Its nickname is the Motor City, but many of the automobile factories that gave Detroit that moniker are now hard to find inside the city limits. Detroit’s financial crisis is linked to the exodus of its auto industry, as it failed to achieve the economic diversity that helped other cities avoid bankruptcy.
At the height of Detroit’s boom in the mid 20th century, this plant manufactured Packard automobiles, employing about 40,000 people.
The promise of good pay and plenty of work at similar plants around the city attracted people like Tennessee native George McGregor in the 1960s. Today, he's president of the United Auto Workers Local 22 in Detroit.
“When I first came here, in the automobile factory, they were begging people to come. The hour rate was something like $3.25 an hour,” he recalled.
But the auto industry stopped begging when demand for American cars slowed and interest in foreign automobiles increased.
The Packard brand became extinct, and the hum of its once mighty factory is silent.
Crumbling buildings are part of one of the largest vacant industrial complexes in the world. They symbolize Detroit’s boom-to-bust story.
“There were about a dozen auto factories, and you know very large employers, and over time those have been shut down to now there’s only one left,” Scorsone said.

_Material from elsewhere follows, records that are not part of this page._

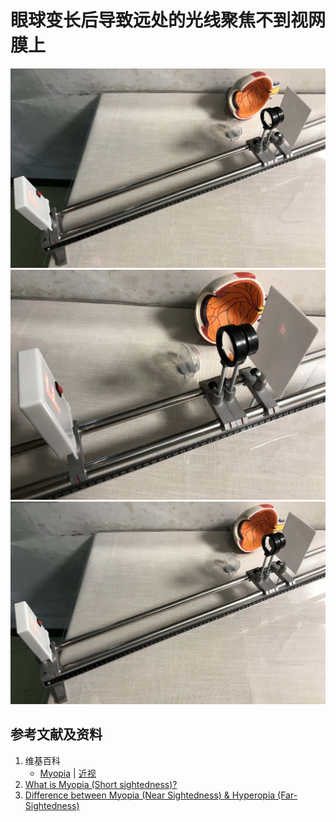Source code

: ﻿# 眼球变长后导致远处的光线聚焦不到视网膜上

![](/images/理解用于近视防控的一系列方法的背后原理/眼球的轴变长后导致远处的光线聚焦不到视网膜上/1a1.jpg)
![](/images/理解用于近视防控的一系列方法的背后原理/眼球的轴变长后导致远处的光线聚焦不到视网膜上/1a2.jpg)
![](/images/理解用于近视防控的一系列方法的背后原理/眼球的轴变长后导致远处的光线聚焦不到视网膜上/1a3.jpg)

## 参考文献及资料

1. 维基百科
	- [Myopia](https://en.wikipedia.org/wiki/Myopia) | [近视](https://zh.wikipedia.org/wiki/%E8%BF%91%E8%A6%96)
2. [What is Myopia (Short sightedness)?](https://www.youtube.com/watch?v=dWqrnsDtmpU) 
3. [Difference between Myopia (Near Sightedness) & Hyperopia (Far-Sightedness)](https://www.youtube.com/watch?v=VylT0_o89jQ) 


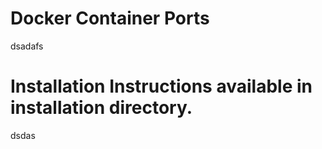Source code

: # Docker Container Ports
dsadafs

# Installation Instructions available in installation directory.
dsdas

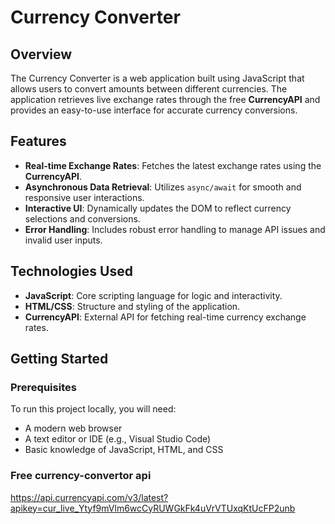 # Currency Converter

## Overview

The Currency Converter is a web application built using JavaScript that allows users to convert amounts between different currencies. The application retrieves live exchange rates through the free **CurrencyAPI** and provides an easy-to-use interface for accurate currency conversions.

## Features

- **Real-time Exchange Rates**: Fetches the latest exchange rates using the **CurrencyAPI**.
- **Asynchronous Data Retrieval**: Utilizes `async/await` for smooth and responsive user interactions.
- **Interactive UI**: Dynamically updates the DOM to reflect currency selections and conversions.
- **Error Handling**: Includes robust error handling to manage API issues and invalid user inputs.

## Technologies Used

- **JavaScript**: Core scripting language for logic and interactivity.
- **HTML/CSS**: Structure and styling of the application.
- **CurrencyAPI**: External API for fetching real-time currency exchange rates.

## Getting Started

### Prerequisites

To run this project locally, you will need:

- A modern web browser
- A text editor or IDE (e.g., Visual Studio Code)
- Basic knowledge of JavaScript, HTML, and CSS

### Free currency-convertor api
https://api.currencyapi.com/v3/latest?apikey=cur_live_Ytyf9mVlm6wcCyRUWGkFk4uVrVTUxqKtUcFP2unb
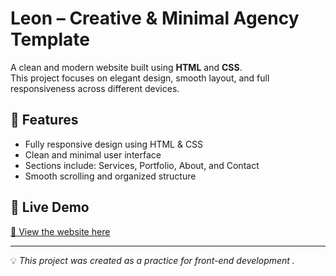 # Leon – Creative & Minimal Agency Template

A clean and modern website built using **HTML** and **CSS**.  
This project focuses on elegant design, smooth layout, and full responsiveness across different devices.

## 🌟 Features
- Fully responsive design using HTML & CSS  
- Clean and minimal user interface  
- Sections include: Services, Portfolio, About, and Contact  
- Smooth scrolling and organized structure  

## 🚀 Live Demo
[🔗 View the website here](https://olaabodouh.github.io/first-css-html-design/)

---

💡 *This project was created as a practice for front-end development .*

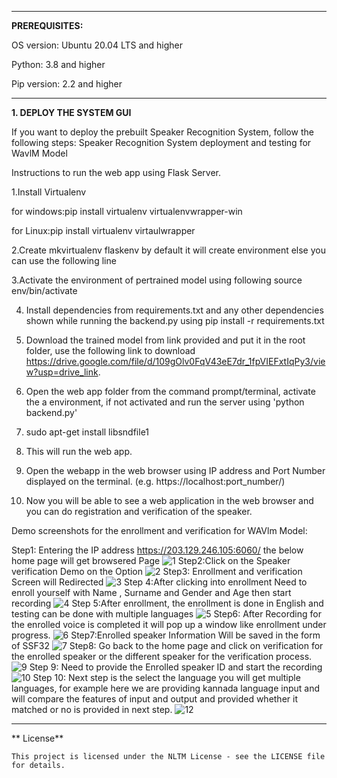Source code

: 
____________
**PREREQUISITES:**

OS version: Ubuntu 20.04 LTS and higher

Python: 3.8 and higher

Pip version: 2.2 and higher

------------------------------------------

**1. DEPLOY THE SYSTEM GUI**

If you want to deploy the prebuilt Speaker Recognition System, follow the following steps:
Speaker Recognition System deployment and testing for WavlM Model

Instructions to run the web app using Flask Server.

 1.Install Virtualenv 
 
 for windows:pip install virtualenv virtualenvwrapper-win

 for Linux:pip install virtualenv virtaulwrapper

 2.Create mkvirtualenv flaskenv by default it will create environment else you can use the following line
 
 3.Activate the environment of pertrained model using following source env/bin/activate

 4. Install dependencies from requirements.txt and any other dependencies shown while running the backend.py using pip install -r requirements.txt
   
 5. Download the trained model from link provided and put it in the root folder, use  the following link to download https://drive.google.com/file/d/109gOlv0FqV43eE7dr_1fpVIEFxtIqPy3/view?usp=drive_link.
   
 6. Open the web app folder from the command prompt/terminal, activate the a environment, if not activated and run the server using 'python backend.py'
   
 7. sudo apt-get install libsndfile1
   
 8. This will run the web app.
   
 9. Open the webapp in the web browser using IP address and Port Number displayed on the terminal. (e.g. https://localhost:port_number/)
   
 10. Now you will be able to see a web application in the web browser and you can do registration and verification of the speaker.

Demo screenshots for the enrollment and verification for WAVlm Model:

Step1: Entering the IP address  https://203.129.246.105:6060/ the below home page will get browsered Page
![1](https://github.com/SR-MEiTY/Speaker_Recognition2/assets/104900510/34df3788-21c1-4c3a-a601-6899915d5fa8)
Step2:Click on the Speaker verification Demo on the Option
![2](https://github.com/SR-MEiTY/Speaker_Recognition2/assets/104900510/22cc42fa-e163-48f7-b54f-04edf5795f2c)
Step3: Enrollment and verification Screen will Redirected
![3](https://github.com/SR-MEiTY/Speaker_Recognition2/assets/104900510/3272fb9f-3958-4676-8033-84db2c45a59f)
Step 4:After clicking into enrollment Need to enroll yourself with Name , Surname and Gender and Age then start recording 
![4](https://github.com/SR-MEiTY/Speaker_Recognition2/assets/104900510/f59dbd33-c3d9-4fe8-b8da-0951a4bee527)
Step 5:After enrollment, the enrollment is done in English and testing can be done with multiple languages
 ![5](https://github.com/SR-MEiTY/Speaker_Recognition2/assets/104900510/67cf460d-7fb0-4f51-b60e-3c2b91a239d1)
 Step6: After Recording for the enrolled voice is completed it will pop up a window like enrollment under progress.
![6](https://github.com/SR-MEiTY/Speaker_Recognition2/assets/104900510/f05c9b28-d355-484c-a3ed-9e2b16461980)
 Step7:Enrolled speaker Information Will be saved in the form of SSF32
 ![7](https://github.com/SR-MEiTY/Speaker_Recognition2/assets/104900510/743d0a0e-ecd6-4292-9cdd-83207a42b7e7)
 Step8: Go back to the home page and click on verification for the enrolled speaker or the different speaker for the verification process.
 ![9](https://github.com/SR-MEiTY/Speaker_Recognition2/assets/104900510/600ab272-1a6c-4a58-9cd5-1cac9ff19aff)
Step 9: Need to provide the Enrolled speaker ID and start the recording 
![10](https://github.com/SR-MEiTY/Speaker_Recognition2/assets/104900510/0ae9863c-6f08-4d52-8071-d9a7766e622b)
 Step 10: Next step is the select the language you will get multiple languages, for example here we are providing kannada language input and will compare the features of input and output and provided 
 whether it matched or no is provided in next step.
![12](https://github.com/SR-MEiTY/Speaker_Recognition2/assets/104900510/4a84370a-ef04-4c4b-9f5f-a207c5c278e9)

--------------------------------------------------------------------------------------------------------------------------------------
** License**
    
    This project is licensed under the NLTM License - see the LICENSE file for details.




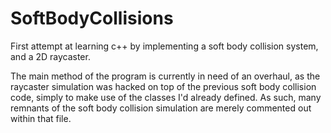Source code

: # SoftBodyCollisions
First attempt at learning c++ by implementing a soft body collision system, and a 2D raycaster.

The main method of the program is currently in need of an overhaul, as the raycaster simulation was hacked on top of the previous soft body collision code, simply to make use of the classes I'd already defined. As such, many remnants of the soft body collision simulation are merely commented out within that file.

Economist Eric Scorsone, at Michigan State University, said although General Motors boasts the most prominent set of buildings in downtown Detroit, the auto industry plays a much smaller role in the city's economy.
“In fact, health care is the biggest employer now in the city,” he said.

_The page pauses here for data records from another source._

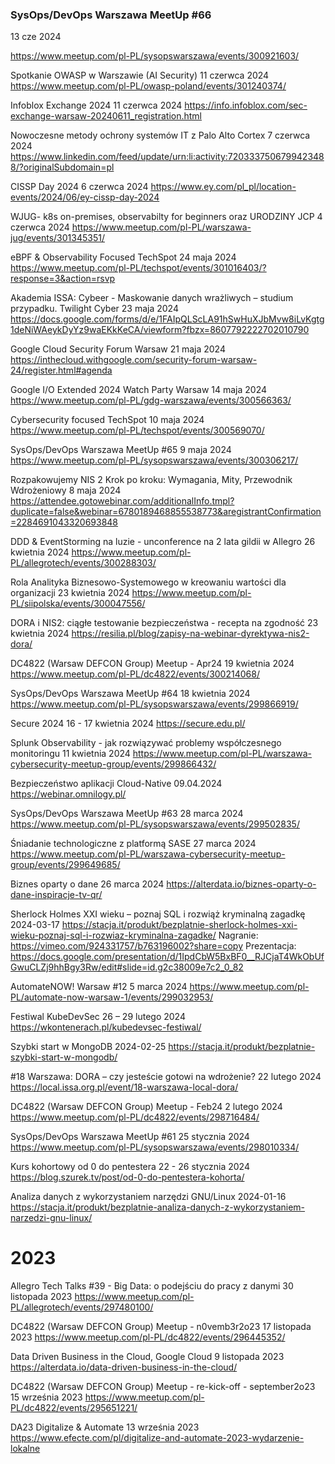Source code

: 




### SysOps/DevOps Warszawa MeetUp #66

13 cze 2024

https://www.meetup.com/pl-PL/sysopswarszawa/events/300921603/




Spotkanie OWASP w Warszawie (AI Security)
11 czerwca 2024
https://www.meetup.com/pl-PL/owasp-poland/events/301240374/




Infoblox Exchange 2024
11 czerwca 2024
https://info.infoblox.com/sec-exchange-warsaw-20240611_registration.html




Nowoczesne metody ochrony systemów IT z Palo Alto Cortex
7 czerwca 2024
https://www.linkedin.com/feed/update/urn:li:activity:7203337506799423488/?originalSubdomain=pl




CISSP Day 2024
6 czerwca 2024
https://www.ey.com/pl_pl/location-events/2024/06/ey-cissp-day-2024




WJUG- k8s on-premises, observabilty for beginners oraz URODZINY JCP
4 czerwca 2024
https://www.meetup.com/pl-PL/warszawa-jug/events/301345351/




eBPF & Observability Focused TechSpot
24 maja 2024
https://www.meetup.com/pl-PL/techspot/events/301016403/?response=3&action=rsvp



Akademia ISSA: Cybeer -  Maskowanie danych wrażliwych – studium przypadku. Twilight Cyber
23 maja 2024
https://docs.google.com/forms/d/e/1FAIpQLScLA91hSwHuXJbMvw8iLvKgtg1deNiWAeykDyYz9waEKkKeCA/viewform?fbzx=8607792222702010790



Google Cloud Security Forum Warsaw
21 maja 2024
https://inthecloud.withgoogle.com/security-forum-warsaw-24/register.html#agenda




Google I/O Extended 2024 Watch Party Warsaw
14 maja 2024
https://www.meetup.com/pl-PL/gdg-warszawa/events/300566363/




Cybersecurity focused TechSpot
10 maja 2024
https://www.meetup.com/pl-PL/techspot/events/300569070/




SysOps/DevOps Warszawa MeetUp #65
9 maja 2024
https://www.meetup.com/pl-PL/sysopswarszawa/events/300306217/




Rozpakowujemy NIS 2 Krok po kroku: Wymagania, Mity, Przewodnik Wdrożeniowy
8 maja 2024
https://attendee.gotowebinar.com/additionalInfo.tmpl?duplicate=false&webinar=6780189468855538773&aregistrantConfirmation=2284691043320693848




DDD & EventStorming na luzie - unconference na 2 lata gildii w Allegro
26 kwietnia 2024
https://www.meetup.com/pl-PL/allegrotech/events/300288303/




Rola Analityka Biznesowo-Systemowego w kreowaniu wartości dla organizacji
23 kwietnia 2024
https://www.meetup.com/pl-PL/siipolska/events/300047556/




DORA i NIS2: ciągłe testowanie bezpieczeństwa - recepta na zgodność
23 kwietnia 2024
https://resilia.pl/blog/zapisy-na-webinar-dyrektywa-nis2-dora/




DC4822 (Warsaw DEFCON Group) Meetup - Apr24
19 kwietnia 2024
https://www.meetup.com/pl-PL/dc4822/events/300214068/




SysOps/DevOps Warszawa MeetUp #64
18 kwietnia 2024
https://www.meetup.com/pl-PL/sysopswarszawa/events/299866919/




Secure 2024
16 - 17 kwietnia 2024
https://secure.edu.pl/




Splunk Observability - jak rozwiązywać problemy współczesnego monitoringu
11 kwietnia 2024
https://www.meetup.com/pl-PL/warszawa-cybersecurity-meetup-group/events/299866432/




Bezpieczeństwo aplikacji Cloud-Native
09.04.2024
https://webinar.omnilogy.pl/




SysOps/DevOps Warszawa MeetUp #63
28 marca 2024
https://www.meetup.com/pl-PL/sysopswarszawa/events/299502835/



Śniadanie technologiczne z platformą SASE 
27 marca 2024
https://www.meetup.com/pl-PL/warszawa-cybersecurity-meetup-group/events/299649685/



Biznes oparty o dane
26 marca 2024
https://alterdata.io/biznes-oparty-o-dane-inspiracje-tv-qr/



Sherlock Holmes XXI wieku – poznaj SQL i rozwiąż kryminalną zagadkę
2024-03-17 
https://stacja.it/produkt/bezplatnie-sherlock-holmes-xxi-wieku-poznaj-sql-i-rozwiaz-kryminalna-zagadke/
Nagranie: https://vimeo.com/924331757/b763196002?share=copy
Prezentacja: https://docs.google.com/presentation/d/1IpdCbW5BxBF0__RJCjaT4WkObUfGwuCLZj9hhBgy3Rw/edit#slide=id.g2c38009e7c2_0_82



AutomateNOW! Warsaw #12
5 marca 2024
https://www.meetup.com/pl-PL/automate-now-warsaw-1/events/299032953/



Festiwal KubeDevSec
26 – 29 lutego 2024
https://wkontenerach.pl/kubedevsec-festiwal/



Szybki start w MongoDB
2024-02-25 
https://stacja.it/produkt/bezplatnie-szybki-start-w-mongodb/



#18 Warszawa: DORA – czy jesteście gotowi na wdrożenie?
22 lutego 2024
https://local.issa.org.pl/event/18-warszawa-local-dora/



DC4822 (Warsaw DEFCON Group) Meetup - Feb24
2 lutego 2024
https://www.meetup.com/pl-PL/dc4822/events/298716484/



SysOps/DevOps Warszawa MeetUp #61
25 stycznia 2024
https://www.meetup.com/pl-PL/sysopswarszawa/events/298010334/



Kurs kohortowy od 0 do pentestera
22 - 26 stycznia 2024
https://blog.szurek.tv/post/od-0-do-pentestera-kohorta/



Analiza danych z wykorzystaniem narzędzi GNU/Linux
2024-01-16 
https://stacja.it/produkt/bezplatnie-analiza-danych-z-wykorzystaniem-narzedzi-gnu-linux/



# 2023


Allegro Tech Talks #39 - Big Data: o podejściu do pracy z danymi
30 listopada 2023
https://www.meetup.com/pl-PL/allegrotech/events/297480100/



DC4822 (Warsaw DEFCON Group) Meetup - n0vemb3r2o23
17 listopada 2023
https://www.meetup.com/pl-PL/dc4822/events/296445352/


Data Driven Business in the Cloud, Google Cloud
9 listopada 2023
https://alterdata.io/data-driven-business-in-the-cloud/



DC4822 (Warsaw DEFCON Group) Meetup - re-kick-off - september2o23
15 września 2023
https://www.meetup.com/pl-PL/dc4822/events/295651221/



DA23 Digitalize & Automate
13 września 2023
https://www.efecte.com/pl/digitalize-and-automate-2023-wydarzenie-lokalne
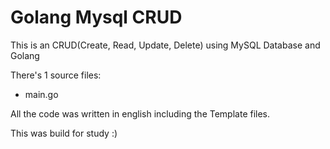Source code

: # Golang Mysql CRUD
This is an CRUD(Create, Read, Update, Delete) using MySQL Database and Golang

There's 1 source files:
* main.go

All the code was written in english including the Template files.

This was build for study :)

There were about 300,000 auto factory jobs in Detroit in the 1950s, when the population was around 1.8 million.
Today, there are fewer than 27,000 jobs in plants operated by Chrysler and GM, and the overall population is just above 700,000.

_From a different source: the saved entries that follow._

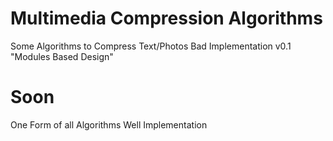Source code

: # Multimedia Compression Algorithms

Some Algorithms to Compress Text/Photos
Bad Implementation v0.1 "Modules Based Design" 

# Soon
One Form of all Algorithms
Well Implementation
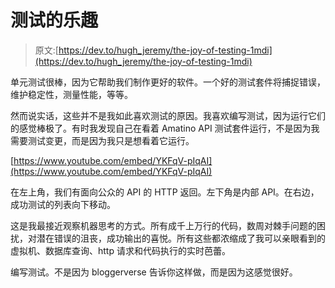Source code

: # 测试的乐趣

> 原文:[https://dev.to/hugh_jeremy/the-joy-of-testing-1mdi](https://dev.to/hugh_jeremy/the-joy-of-testing-1mdi)

单元测试很棒，因为它帮助我们制作更好的软件。一个好的测试套件将捕捉错误，维护稳定性，测量性能，等等。

然而说实话，这些并不是我如此喜欢测试的原因。我喜欢编写测试，因为运行它们的感觉棒极了。有时我发现自己在看着 Amatino API 测试套件运行，不是因为我需要测试变更，而是因为我只是想看着它运行。

[https://www.youtube.com/embed/YKFqV-pIqAI](https://www.youtube.com/embed/YKFqV-pIqAI)

在左上角，我们有面向公众的 API 的 HTTP 返回。左下角是内部 API。在右边，成功测试的列表向下移动。

这是我最接近观察机器思考的方式。所有成千上万行的代码，数周对棘手问题的困扰，对潜在错误的沮丧，成功输出的喜悦。所有这些都浓缩成了我可以亲眼看到的虚拟机、数据库查询、http 请求和代码执行的实时芭蕾。

编写测试。不是因为 bloggerverse 告诉你这样做，而是因为这感觉很好。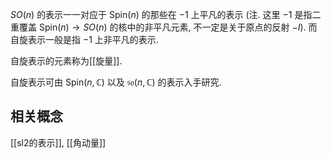 
$SO(n)$ 的表示一一对应于 $\text{Spin}(n)$ 的那些在 $-1$ 上平凡的表示 (注. 这里 $-1$ 是指二重覆盖 $\text{Spin}(n) \to SO(n)$ 的核中的非平凡元素, 不一定是关于原点的反射 $-I$). 而自旋表示一般是指 $-1$ 上非平凡的表示.

自旋表示的元素称为[[旋量]].

自旋表示可由 $\text{Spin}(n,\mathbb{C})$ 以及 $\mathfrak {so}(n,\mathbb{C})$ 的表示入手研究.

## 相关概念

[[sl2的表示]], [[角动量]]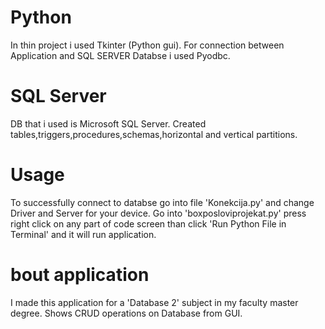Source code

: # Python
In thin project i used Tkinter (Python gui).
For connection between Application and SQL SERVER Databse i used Pyodbc.

# SQL Server
DB that i used is Microsoft SQL Server.
Created tables,triggers,procedures,schemas,horizontal and vertical partitions.

# Usage
To successfully connect to databse go into file 'Konekcija.py' and change Driver and Server for your device.
Go into 'boxposloviprojekat.py' press right click on any part of code screen than click 'Run Python File in Terminal' and it will run application.

# bout application
I made this application for a 'Database 2' subject in my faculty master degree. Shows CRUD operations on Database from GUI.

“We got three casinos and two auto factories," McGregor explained. "We went from manufacturing to gaming for jobs.”
McGregor's UAW Local 22 Detroit represents workers at the GM Hamtramck plant still in operation here. He said many of those who work there don’t live in the city. “In my facility I’m going to say its about fifty. Fifty stay in the city of Detroit and the other 50 percent stay in the surrounding neighborhoods,” he stated.
McGregor said he had the opportunity to leave when others fled Detroit, but decided to stay. He doesn't regret it even in the wake of news that the city is bankrupt.
"I made a living in this city, and I plan on staying in this city, and hopefully it will come back,” he added.
Economists say Detroit’s population most likely will never reach its former peak. And if the city is to come back, it will need to redefine itself post-bankruptcy as something different than “Motor City.”